Ticaret savaşı ve doğrudan yatırımlar
Haftaya Başkan Trump’ın Çin ile olan ticaret görüşmelerinin ilerleme gösteremediği ve bu nedenle cari durumda yüzde 10 olan gümrük vergisi oranının yüzde 25’e çıkartılacağı açıklaması ile ve elbette son derece kötümser bir şekilde başladık. Çin’in müzakerelerden çekilip çekilmeyeceğini tartıştığımız bir sırada ise önce Trump bir açıklama yaparak uzlaşmaya ulaşılacağını söyledi ardından da Çin heyetinin ABD’de yapılacak görüşmeleri iptal etmeyeceği açıklandı. Dolayısı ile siz bu yazıyı okuduğunuzda veya birkaç gün içinde “güzel haberler” alabiliriz. Ancak bu konu gündeme ilk geldiğinde Çin’in anlaşmak zorunda kalacağını bu nedenle de ticaret savaşı konusunun çözümle sonlanacağını savunuyor olsam da artık görüşüm değişmiş durumda.
Özellikle Huawie gelişmesinin ardından ABD-Çin arasındaki sürtüşmeye “ticaret savaşları” adını koymak kapsamı dar tutmak anlamına geliyor. Gerek siyasilerin açıklamalarından gerekse bu konu üzerine analizlerini paylaşan uzmanlardan edindiğim izlenim ABD’nin ticaret açığını daraltmaktan daha fazlasını hedeflediği.
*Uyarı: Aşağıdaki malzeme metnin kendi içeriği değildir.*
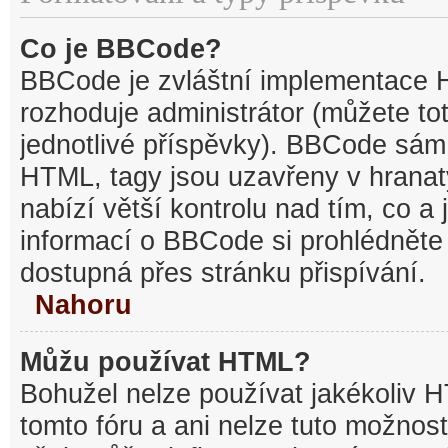
Co je BBCode?
BBCode je zvláštní implementace 
rozhoduje administrátor (můžete tot
jednotlivé příspěvky). BBCode sám
HTML, tagy jsou uzavřeny v hranat
nabízí větší kontrolu nad tím, co a 
informací o BBCode si prohlédněte 
dostupná přes stránku přispívání.
Nahoru
Můžu používat HTML?
Bohužel nelze používat jakékoliv 
tomto fóru a ani nelze tuto možnost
Sıralarsak 1- ABD Çin’in iç piyasasını açmasını 2- başta teknoloji sektöründe olmak üzere tedarik zincirindeki payını korumasını/büyütmesini sağlayan uygulamaları sonlandırmasını 3- Çin’li şirketlere verilen desteği azaltmasını 4- ABD’li şirketlerin teknolojik sırlarına saygı göstermesini 5- Global yatırımları ile veri toplamasının önüne geçişmesini ve son olarak da kendisinden daha fazla mal almasını istiyor. Aslını isterseniz son kalem en kolayı. Teknolojik mallar kadar soya fasulyesinin ihracatında bir artış bile ABD’de çeşitli kesimleri tatmin edecektir. Ancak ABD devletini tatmin edeceğinden şüpheliyim. Ve elbette Çin’in yukarıda saydığım maddeleri kalıcı bir şekilde uygulamaya geçirmeye yanaşacağını sanmıyorum.
ABD Çin arasında bu çekişme devam ederken OECD raporuna göre global FDI (doğrudan yatırım) 2018’de yüzde 27 gerileyerek 1.097 trilyon dolar olarak gerçekleşmiş. 2017’de de yüzde 16 gerileme vardı. 2018 yılında yaşanan gerilemede ABD vergi reformunun rolü olduğu notu da düşülmüş. Zaten İrlanda ve İsviçre’nin rakamlarından belli oluyor. Ancak aşağıdaki grafiğe baktığınızda çoktan bir trend oluştuğunu görebiliyorsunuz. Bu durumda 2018 yılının FDI’ın global GDP’nin yüzde 1.3’üne denk düşüyor ki bu 1999’dan bu yana en düşük oran. Çin rakamlarında da sert bir düşüş görebiliyoruz. Türkiye ise 2017’de sert bir gerilemenin ardından 2018’de yeniden 2016 giriş rakamlarını yakalamış. Benzer bir görüntü sermaye hareketlerinde de var, çoğunluk varlık alımları nedeni ile para içinde yüzdüğünü sanırken gerçek biraz farklı.